A Secretaria de Saúde apresentou, na última sexta-feira (28), os dados de atendimento e investimentos no setor durante o primeiro quadrimestre de 2021. As informações foram repassadas à Comissão de Saúde e Seguridade Social da Câmara de Vereadores. Nos primeiros quatro meses, Toledo aplicou 22,60% das suas receitas no setor, totalizando R$ 48,3 milhões. O valor representa R$ 338,11 por habitante.

Uma novidade na apresentação produzida pelo Departamento de Gestão em Saúde é o destaque para a oferta e produção de serviços públicos na rede assistencial própria, contratada e conveniada, somando esses dados com os indicadores de saúde da população em seu âmbito de atuação. “É a primeira vez que apresentamos, de forma detalhada, separando o que é realizado dentro das estruturas próprias Secretarias de Saúde, ou por meio de contratação ou convênio com entidades e prestadores de serviços”, comentou a secretária de Saúde, Gabriela Kucharski. 

Sobre o atendimento Covid-19, a pandemia impactou nas receitas e os valores recebidos no primeiro quadrimestre de 2020 foram de R$ 10.140.657,20. Já nos quatro primeiros meses de 2021, estes valores somaram R$ 8.792.334,67 totalizando uma queda de 13,30%. “Foi preciso remanejar pessoal para atendimento nas unidades sentinela [unidades básicas de saúde apenas para pacientes com sintomas gripais] e para o Mini Hospital [Pronto Atendimento Municipal Doutor Jorge Nunes]”, explicou. 

Isso justifica uma pequena diminuição nos atendimentos na Rede de Atenção Primária no início de 2021. Foram realizadas 48.381 consultas médicas, enquanto no mesmo período em 2020 os procedimentos totalizaram 48.520. “Essa queda se deve ao início da pandemia. Tivemos a partir de março do ano passado, unidades básicas de saúde transformadas em referência para atendimento de pacientes com sintomas gripais e com suspeita de Covid-19”, explica a secretária de Saúde, Gabriela Kucharski. Em contrapartida, as consultas de enfermagem aumentaram em 22,13%, chegando a 16.920 atendimentos frente aos 13.854 do mesmo período do ano passado.

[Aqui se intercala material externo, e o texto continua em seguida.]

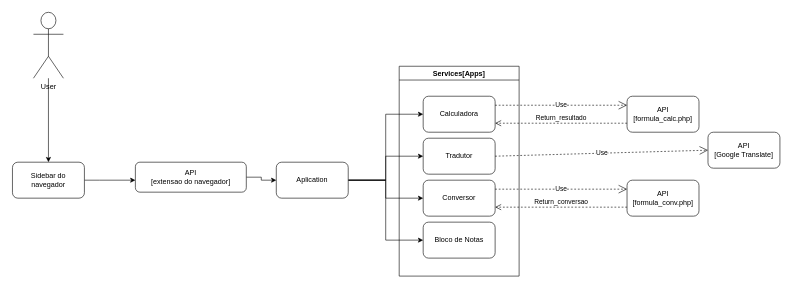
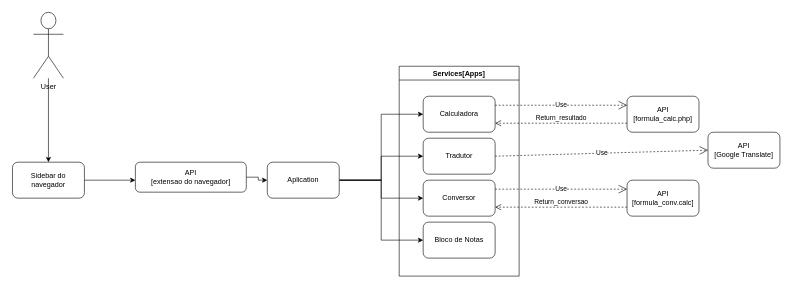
  <mxCell id="0" />
  <mxCell id="1" parent="0" />
  <mxCell id="2" value="" style="edgeStyle=orthogonalEdgeStyle;rounded=0;orthogonalLoop=1;jettySize=auto;html=1;" parent="1" source="3" target="12" edge="1"><mxGeometry relative="1" as="geometry" /></mxCell>
  <mxCell id="3" value="API&lt;br&gt;[extensao do navegador]" style="rounded=1;whiteSpace=wrap;html=1;" parent="1" vertex="1"><mxGeometry x="225" y="270" width="185" height="50" as="geometry" /></mxCell>
  <mxCell id="4" style="edgeStyle=orthogonalEdgeStyle;rounded=0;orthogonalLoop=1;jettySize=auto;html=1;entryX=0.5;entryY=0;entryDx=0;entryDy=0;" parent="1" source="5" target="7" edge="1"><mxGeometry relative="1" as="geometry" /></mxCell>
  <mxCell id="5" value="User&lt;div&gt;&lt;br/&gt;&lt;/div&gt;" style="shape=umlActor;verticalLabelPosition=bottom;verticalAlign=top;html=1;outlineConnect=0;" parent="1" vertex="1"><mxGeometry x="55" y="20" width="50" height="110" as="geometry" /></mxCell>
  <mxCell id="6" value="" style="edgeStyle=orthogonalEdgeStyle;rounded=0;orthogonalLoop=1;jettySize=auto;html=1;" parent="1" source="7" target="3" edge="1"><mxGeometry relative="1" as="geometry"><Array as="points"><mxPoint x="165" y="300" /><mxPoint x="165" y="300" /></Array></mxGeometry></mxCell>
  <mxCell id="7" value="Sidebar do navegador" style="rounded=1;whiteSpace=wrap;html=1;" parent="1" vertex="1"><mxGeometry x="20" y="270" width="120" height="60" as="geometry" /></mxCell>
  <mxCell id="8" style="edgeStyle=orthogonalEdgeStyle;rounded=0;orthogonalLoop=1;jettySize=auto;html=1;entryX=0;entryY=0.5;entryDx=0;entryDy=0;" edge="1" parent="1" source="12" target="14"><mxGeometry relative="1" as="geometry" /></mxCell>
  <mxCell id="9" style="edgeStyle=orthogonalEdgeStyle;rounded=0;orthogonalLoop=1;jettySize=auto;html=1;entryX=0;entryY=0.5;entryDx=0;entryDy=0;" edge="1" parent="1" source="12" target="15"><mxGeometry relative="1" as="geometry" /></mxCell>
  <mxCell id="10" style="edgeStyle=orthogonalEdgeStyle;rounded=0;orthogonalLoop=1;jettySize=auto;html=1;entryX=0;entryY=0.5;entryDx=0;entryDy=0;" edge="1" parent="1" source="12" target="16"><mxGeometry relative="1" as="geometry" /></mxCell>
  <mxCell id="11" style="edgeStyle=orthogonalEdgeStyle;rounded=0;orthogonalLoop=1;jettySize=auto;html=1;entryX=0;entryY=0.5;entryDx=0;entryDy=0;" edge="1" parent="1" source="12" target="17"><mxGeometry relative="1" as="geometry" /></mxCell>
- <mxCell id="12" value="Aplication" style="rounded=1;whiteSpace=wrap;html=1;" parent="1" vertex="1"><mxGeometry x="460" y="270" width="120" height="60" as="geometry" /></mxCell>
+ <mxCell id="12" value="Aplication" style="rounded=1;whiteSpace=wrap;html=1;" parent="1" vertex="1"><mxGeometry x="445" y="270" width="120" height="60" as="geometry" /></mxCell>
  <mxCell id="13" value="Services[Apps]" style="swimlane;" parent="1" vertex="1"><mxGeometry x="665" y="110" width="200" height="350" as="geometry" /></mxCell>
  <mxCell id="14" value="Calculadora" style="rounded=1;whiteSpace=wrap;html=1;" vertex="1" parent="13"><mxGeometry x="40" y="50" width="120" height="60" as="geometry" /></mxCell>
  <mxCell id="15" value="Tradutor" style="rounded=1;whiteSpace=wrap;html=1;" vertex="1" parent="13"><mxGeometry x="40" y="120" width="120" height="60" as="geometry" /></mxCell>
  <mxCell id="16" value="Conversor" style="rounded=1;whiteSpace=wrap;html=1;" vertex="1" parent="13"><mxGeometry x="40" y="190" width="120" height="60" as="geometry" /></mxCell>
  <mxCell id="17" value="Bloco de Notas" style="rounded=1;whiteSpace=wrap;html=1;" vertex="1" parent="13"><mxGeometry x="40" y="260" width="120" height="60" as="geometry" /></mxCell>
  <mxCell id="18" value="API&lt;br&gt;[formula_calc.php]" style="rounded=1;whiteSpace=wrap;html=1;" vertex="1" parent="1"><mxGeometry x="1045" y="160" width="120" height="60" as="geometry" /></mxCell>
  <mxCell id="19" value="Use" style="endArrow=open;endSize=12;dashed=1;html=1;rounded=0;exitX=1;exitY=0.25;exitDx=0;exitDy=0;entryX=0;entryY=0.25;entryDx=0;entryDy=0;" edge="1" parent="1" source="14" target="18"><mxGeometry width="160" relative="1" as="geometry"><mxPoint x="895" y="320" as="sourcePoint" /><mxPoint x="1065" y="270" as="targetPoint" /></mxGeometry></mxCell>
  <mxCell id="20" value="Return_resultado" style="html=1;verticalAlign=bottom;endArrow=open;dashed=1;endSize=8;curved=0;rounded=0;exitX=0;exitY=0.75;exitDx=0;exitDy=0;entryX=1;entryY=0.75;entryDx=0;entryDy=0;" edge="1" parent="1" source="18" target="14"><mxGeometry relative="1" as="geometry"><mxPoint x="965" y="140" as="sourcePoint" /><mxPoint x="885" y="140" as="targetPoint" /><mxPoint as="offset" /></mxGeometry></mxCell>
- <mxCell id="21" value="API&lt;br&gt;[formula_conv.php]" style="rounded=1;whiteSpace=wrap;html=1;" vertex="1" parent="1"><mxGeometry x="1045" y="300" width="120" height="60" as="geometry" /></mxCell>
+ <mxCell id="21" value="API&lt;br&gt;[formula_conv.calc]" style="rounded=1;whiteSpace=wrap;html=1;" vertex="1" parent="1"><mxGeometry x="1045" y="300" width="120" height="60" as="geometry" /></mxCell>
  <mxCell id="22" value="Use" style="endArrow=open;endSize=12;dashed=1;html=1;rounded=0;exitX=1;exitY=0.25;exitDx=0;exitDy=0;entryX=0;entryY=0.25;entryDx=0;entryDy=0;" edge="1" parent="1" source="16" target="21"><mxGeometry width="160" relative="1" as="geometry"><mxPoint x="825" y="320" as="sourcePoint" /><mxPoint x="1045" y="320" as="targetPoint" /></mxGeometry></mxCell>
  <mxCell id="23" value="Return_conversao" style="html=1;verticalAlign=bottom;endArrow=open;dashed=1;endSize=8;curved=0;rounded=0;exitX=0;exitY=0.75;exitDx=0;exitDy=0;entryX=1;entryY=0.75;entryDx=0;entryDy=0;" edge="1" parent="1" source="21" target="16"><mxGeometry relative="1" as="geometry"><mxPoint x="1025" y="340" as="sourcePoint" /><mxPoint x="825" y="340" as="targetPoint" /><mxPoint as="offset" /></mxGeometry></mxCell>
  <mxCell id="24" value="API&lt;br&gt;[Google Translate]" style="rounded=1;whiteSpace=wrap;html=1;" vertex="1" parent="1"><mxGeometry x="1180" y="220" width="120" height="60" as="geometry" /></mxCell>
  <mxCell id="25" value="Use" style="endArrow=open;endSize=12;dashed=1;html=1;rounded=0;exitX=1;exitY=0.5;exitDx=0;exitDy=0;entryX=0;entryY=0.5;entryDx=0;entryDy=0;" edge="1" parent="1" source="15" target="24"><mxGeometry width="160" relative="1" as="geometry"><mxPoint x="835" y="260" as="sourcePoint" /><mxPoint x="1055" y="260" as="targetPoint" /></mxGeometry></mxCell>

Os recursos ficaram distribuídos em R$ 4.240.429,52 (9%) para o apoio administrativo, atenção primária em saúde R$ 22.174.159,20 (46%), atendimento hospitalar e ambulatorial R$ 19.872.334,14 (41%), Vigilância em Saúde R$ 978.429,37 (2%) e Vigilância Epidemiológica R$ 964.121,68 (2%).

Horas extras

O aumento do atendimento, em especial no PAM/Mini Hospital e unidades de atendimento exclusivo para pacientes sintomáticos, além de alguns atendimentos intensificados com a pandemia, se refletiu no pagamento de serviços extraordinários. Em relação ao primeiro quadrimestre de 2020, os pagamentos de horas extras chegaram a R$ 1.404.353,52. Em 2021, nos quatro primeiros meses houve um crescimento de R$ 121.758,96. Os recursos foram usados para o pagamento de plantões de pediatria e clínico geral, escala de enfermeiros e técnicos de enfermagem, técnicos de radiologia, técnicos de farmacêuticos e técnicos de enfermagem na Farmácia Comunitária da Vila Pioneiro (sábados e domingos), assistentes em administração da Central de Especialidades para agendamento de consultas e exames na semana de abertura de vagas CISCOPAR, equipe para unidades de atendimento aos sintomáticos respiratórios, equipes para vacinação contra COVID-19 e Influenza, fiscalização do cumprimento de medidas de combate ao COVID-19 e atendimento de acolhidos na casa abrigo para menores.

Gastos com veículos

Um dos dados que chamou a atenção em comparação com o ano passado foram os gastos com a frota da Secretaria de Saúde. Em combustível, por exemplo, os valores saltaram de R$ 177.406,09 em 2020, para 187.037,80 no primeiro quadrimestre deste ano. “Aumentamos consideravelmente as transferências de pacientes, com frota própria, para cidades da região, em especial para atendimento de pacientes com coronavírus, isso sem contar o próprio aumento dos valores de combustíveis”, explica Gabriela. Outra situação foi a limitação do número de pessoas reduzidas em cada veículo. “Nosso transporte para Cascavel teve que reduzir em 50% sua lotação em cada carro, nos obrigando, em alguns casos, a colocar mais veículos para transportar a mesma quantidade de pacientes”, frisa.